→ **REQUESTS**
[1] Answer the following from the court excerpt:
(a) Who is named as the defendant?
(b) Under which statute does the plaintiff seek relief?
(c) On how many prior occasions must qualifying dismissals have occurred to bar a prisoner under the quoted rule?
[2] Reproduce verbatim the stretch of the court excerpt from "I. 28 U.S.C." through "serious physical injury.".
[3] For each statement below, state whether it agrees with the court excerpt, answering yes or no and quoting the words of the excerpt that decide it.
(a) The plaintiff is a state prisoner proceeding with counsel.
(b) The undersigned recommends that the motion to proceed in forma pauperis be granted.
(c) The quoted rule makes an exception for a prisoner under imminent danger of serious physical injury.

→ **DOCUMENT SEGMENT**
::::::

UNITED STATES DISTRICT COURT FOR THE EASTERN DISTRICT OF CALIFORNIA
Jul 28, 2020
No. 2:20-cv-0800 TLN AC P (E.D. Cal. Jul. 28, 2020)

Opinion

No. 2:20-cv-0800 TLN AC P

07-28-2020

BILLY DRIVER, JR., Plaintiff, v. J. GARRY, Defendant.


FINDINGS AND RECOMMENDATIONS

Plaintiff, a state prisoner proceeding pro se, seeks relief pursuant to 42 U.S.C. § 1983 and has requested authority pursuant to 28 U.S.C. § 1915 to proceed in forma pauperis. ECF Nos. 1, 2, 4. This proceeding was referred to this court by Local Rule 302 pursuant to 28 U.S.C. § 636(b)(1)(B). For the reasons stated below, the undersigned recommends that (1) plaintiff's motion to proceed in forma pauperis be denied pursuant to 28 U.S.C. § 1915(g), and (2) plaintiff be ordered to pay the filing fee prior to proceeding any further with this action.

I. 28 U.S.C. § 1915(g): Three Strikes Rule

28 U.S.C. § 1915(g) states:

In no event shall a prisoner bring a civil action or appeal a judgment in a civil action or proceeding under this section if the prisoner has, on 3 or more prior occasions, while incarcerated or detained in any facility, brought an action or appeal in a court of the United States that was dismissed on the grounds that it is frivolous, malicious, or fails to state a claim upon which relief may be granted, unless the prisoner is under imminent danger of serious physical injury.

::::::

→ **RAW DATA**

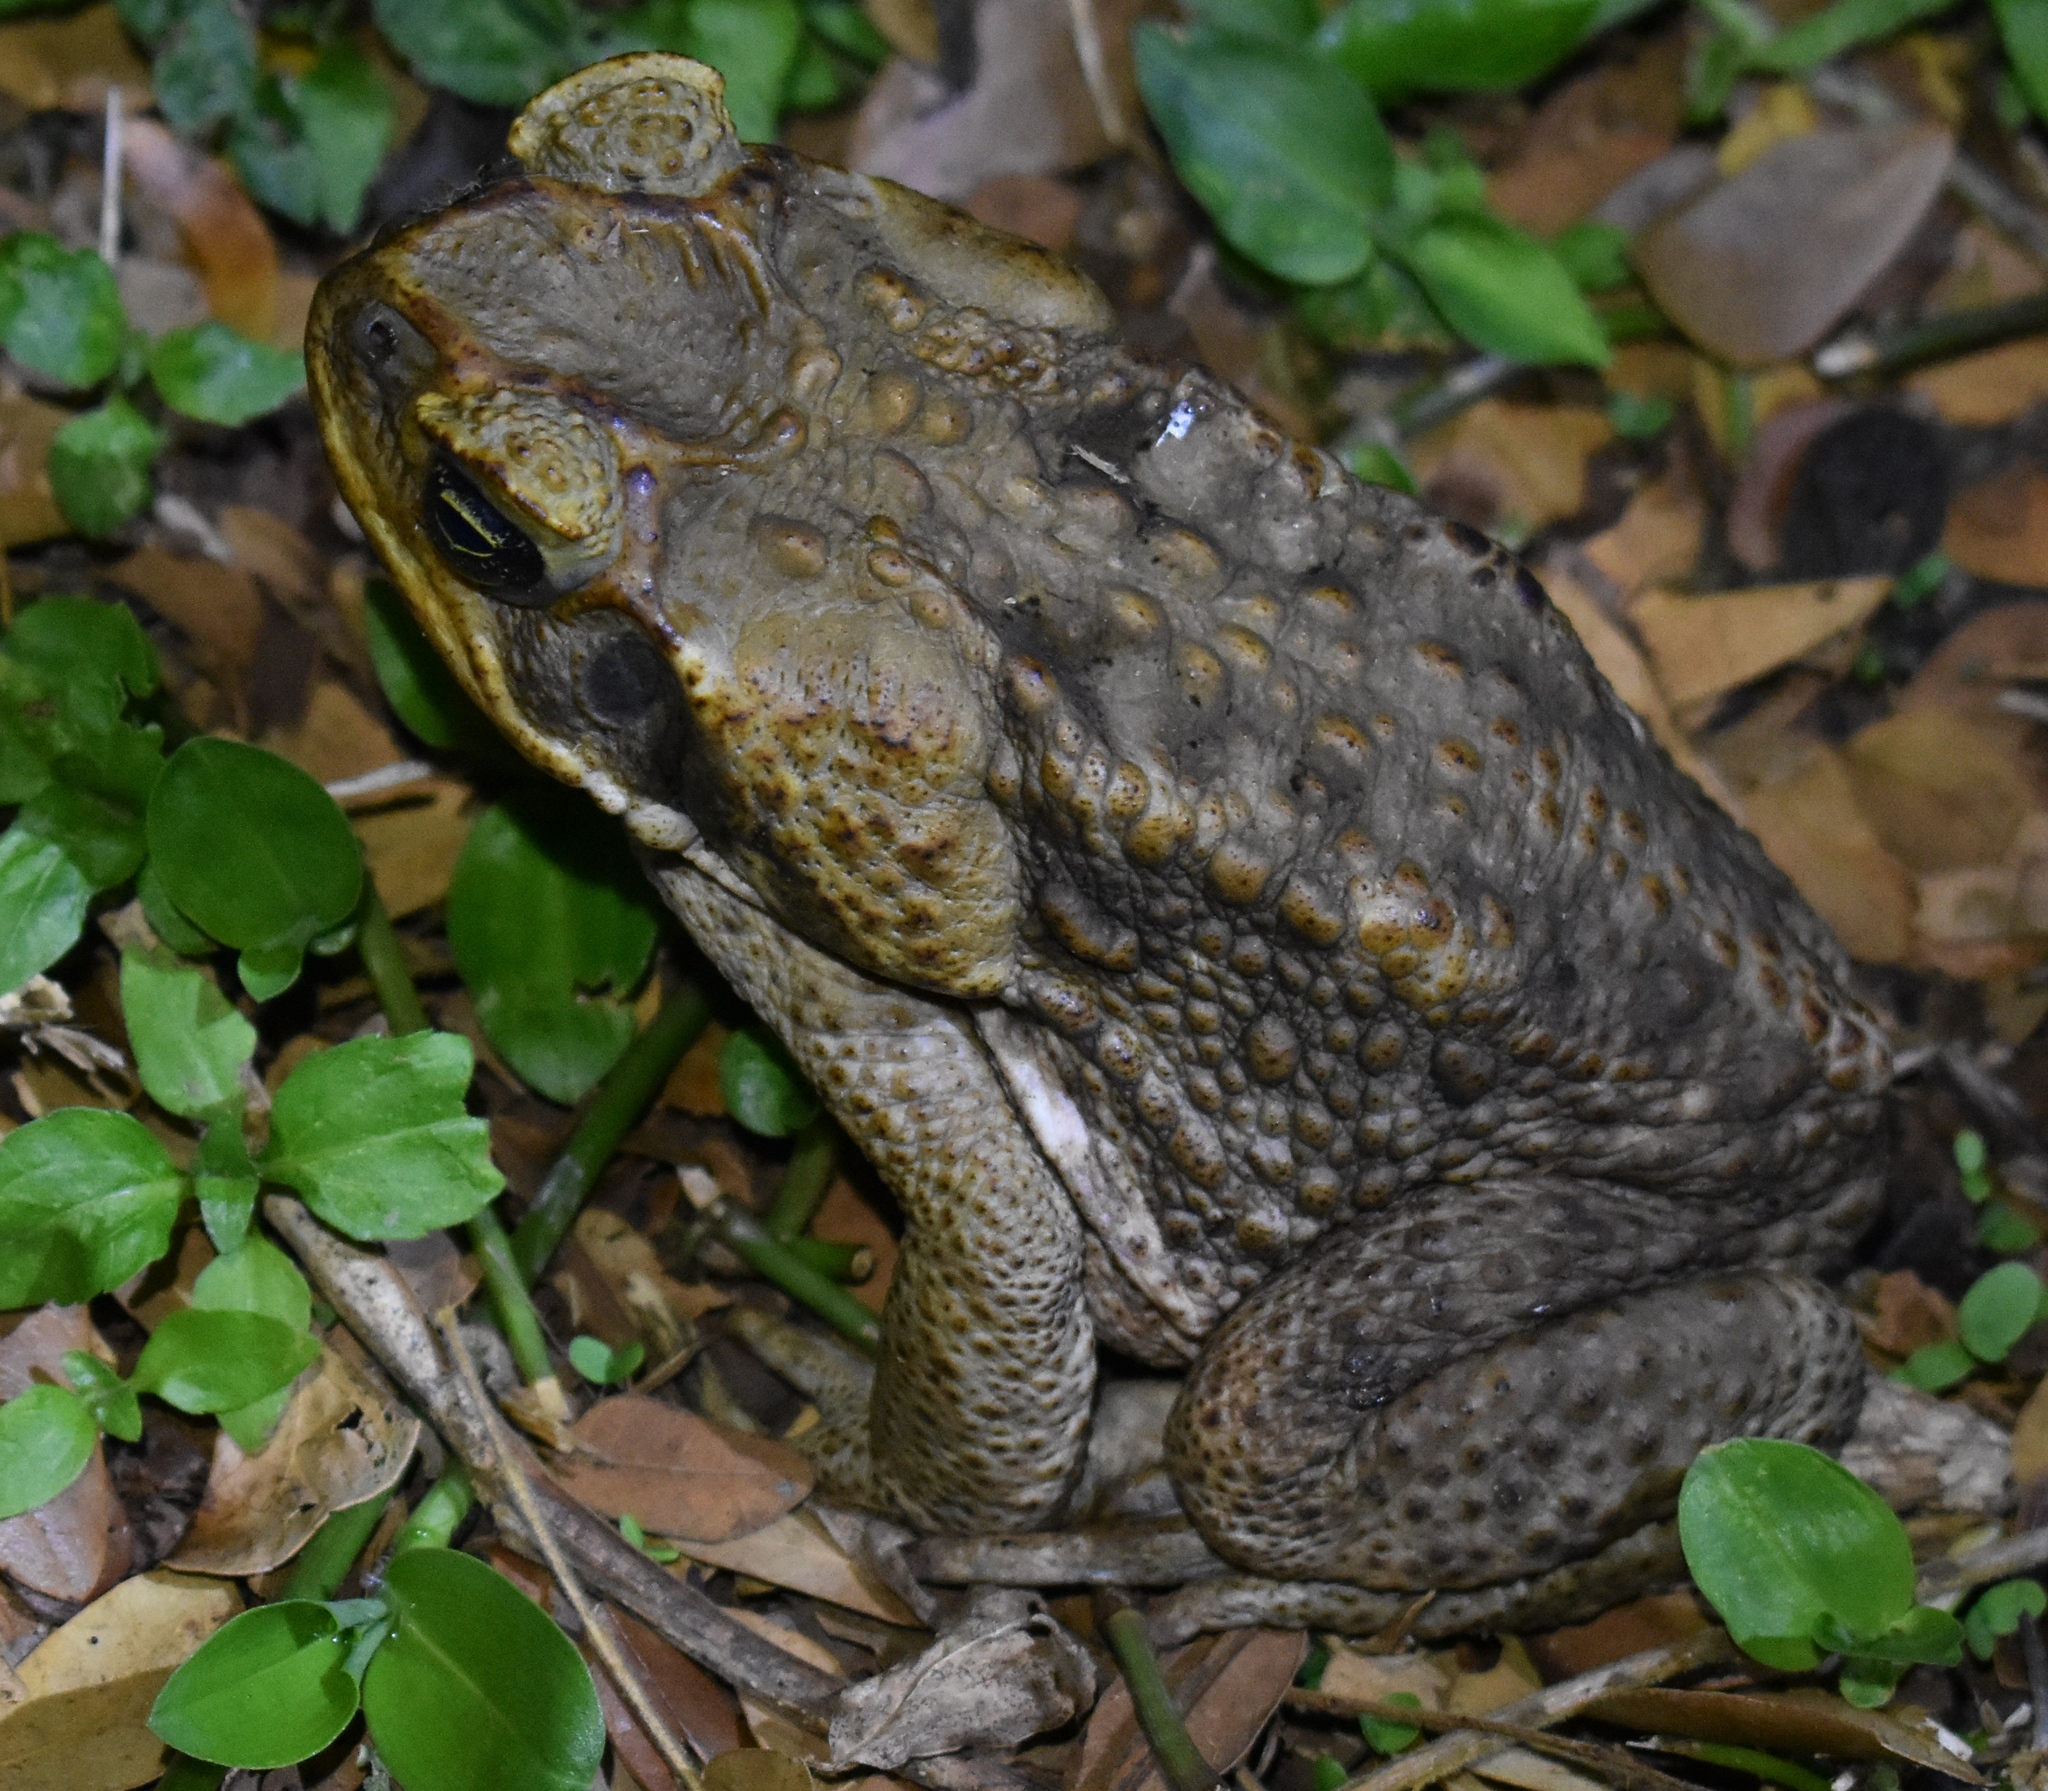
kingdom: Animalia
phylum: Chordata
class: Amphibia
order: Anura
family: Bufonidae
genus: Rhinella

::::::

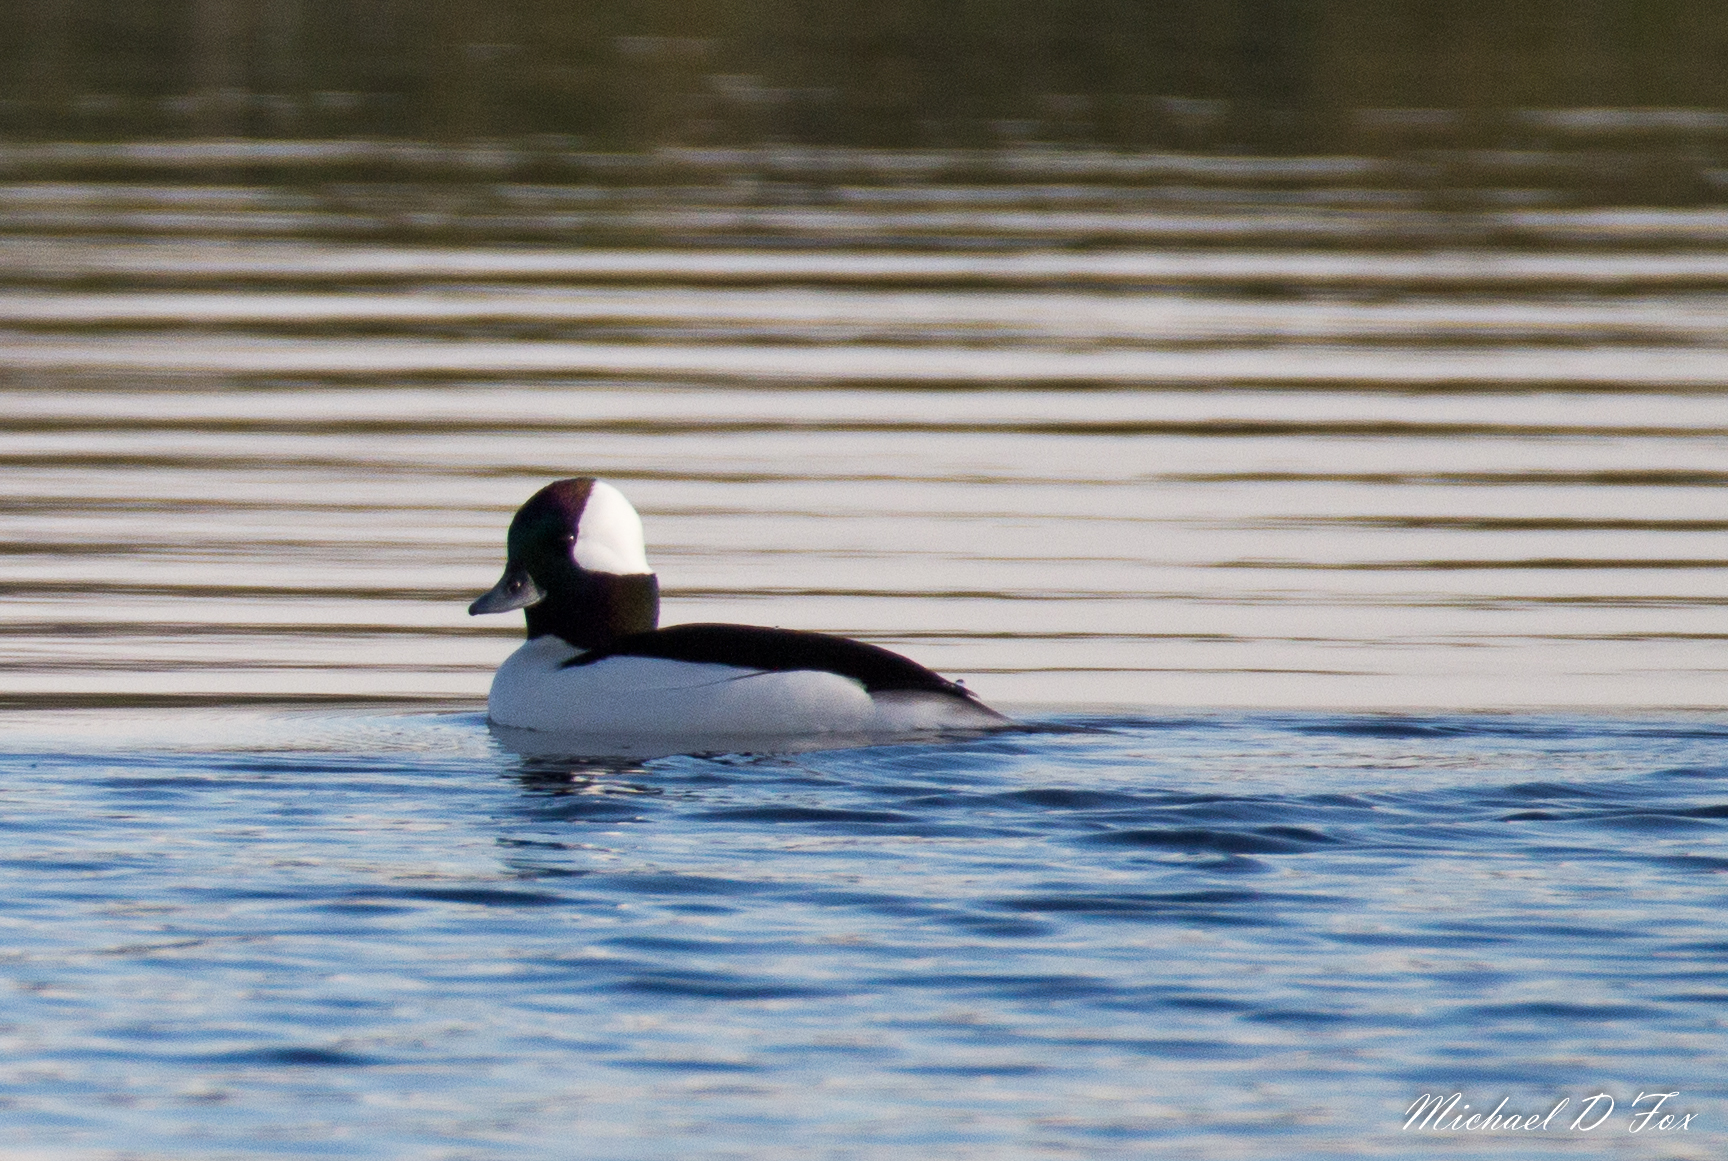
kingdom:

::::::

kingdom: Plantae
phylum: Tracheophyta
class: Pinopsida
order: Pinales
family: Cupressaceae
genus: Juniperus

::::::

→ **RESPONSES TO THE EXERCISE**
[1]
(a) J. Garry
(b) 42 U.S.C. § 1983
(c) 3 or more prior occasions

[2]
I. 28 U.S.C. § 1915(g): Three Strikes Rule

28 U.S.C. § 1915(g) states:

In no event shall a prisoner bring a civil action or appeal a judgment in a civil action or proceeding under this section if the prisoner has, on 3 or more prior occasions, while incarcerated or detained in any facility, brought an action or appeal in a court of the United States that was dismissed on the grounds that it is frivolous, malicious, or fails to state a claim upon which relief may be granted, unless the prisoner is under imminent danger of serious physical injury.

[3]
(a) No: "Plaintiff, a state prisoner proceeding pro se"
(b) No: "plaintiff's motion to proceed in forma pauperis be denied pursuant to 28 U.S.C. § 1915(g)"
(c) Yes: "unless the prisoner is under imminent danger of serious physical injury"